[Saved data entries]
+ + + + +
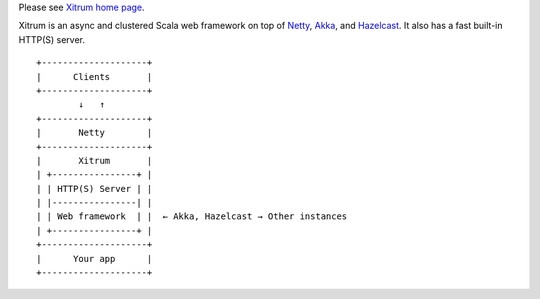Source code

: Please see `Xitrum home page <http://ngocdaothanh.github.io/xitrum>`_.

.. image:: http://ngocdaothanh.github.io/xitrum/parts/whale.png

Xitrum is an async and clustered Scala web framework on top of
`Netty <http://netty.io/>`_, `Akka <http://akka.io/>`_, and
`Hazelcast <http://www.hazelcast.com/>`_.
It also has a fast built-in HTTP(S) server.

::

  +--------------------+
  |      Clients       |
  +--------------------+
          ↓   ↑
  +--------------------+
  |       Netty        |
  +--------------------+
  |       Xitrum       |
  | +----------------+ |
  | | HTTP(S) Server | |
  | |----------------| |
  | | Web framework  | |  ← Akka, Hazelcast → Other instances
  | +----------------+ |
  +--------------------+
  |      Your app      |
  +--------------------+
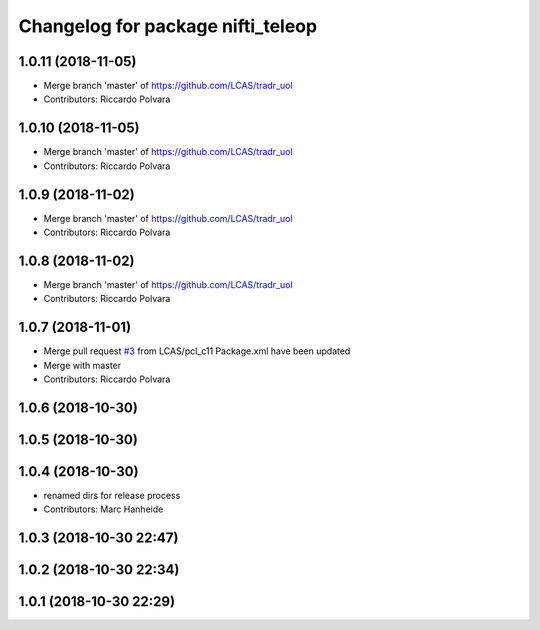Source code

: ^^^^^^^^^^^^^^^^^^^^^^^^^^^^^^^^^^
Changelog for package nifti_teleop
^^^^^^^^^^^^^^^^^^^^^^^^^^^^^^^^^^

1.0.11 (2018-11-05)
-------------------
* Merge branch 'master' of https://github.com/LCAS/tradr_uol
* Contributors: Riccardo Polvara

1.0.10 (2018-11-05)
-------------------
* Merge branch 'master' of https://github.com/LCAS/tradr_uol
* Contributors: Riccardo Polvara

1.0.9 (2018-11-02)
------------------
* Merge branch 'master' of https://github.com/LCAS/tradr_uol
* Contributors: Riccardo Polvara

1.0.8 (2018-11-02)
------------------
* Merge branch 'master' of https://github.com/LCAS/tradr_uol
* Contributors: Riccardo Polvara

1.0.7 (2018-11-01)
------------------
* Merge pull request `#3 <https://github.com/LCAS/tradr_uol/issues/3>`_ from LCAS/pcl_c11
  Package.xml have been updated
* Merge with master
* Contributors: Riccardo Polvara

1.0.6 (2018-10-30)
------------------

1.0.5 (2018-10-30)
------------------

1.0.4 (2018-10-30)
------------------
* renamed dirs for release process
* Contributors: Marc Hanheide

1.0.3 (2018-10-30 22:47)
------------------------

1.0.2 (2018-10-30 22:34)
------------------------

1.0.1 (2018-10-30 22:29)
------------------------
+ + + + +
▶ _Requirement_
Check the entries above for the word "Akka" and copy every line where it turns up.

▶ _Answer box_
`Netty <http://netty.io/>`_, `Akka <http://akka.io/>`_, and
  | | Web framework  | |  ← Akka, Hazelcast → Other instances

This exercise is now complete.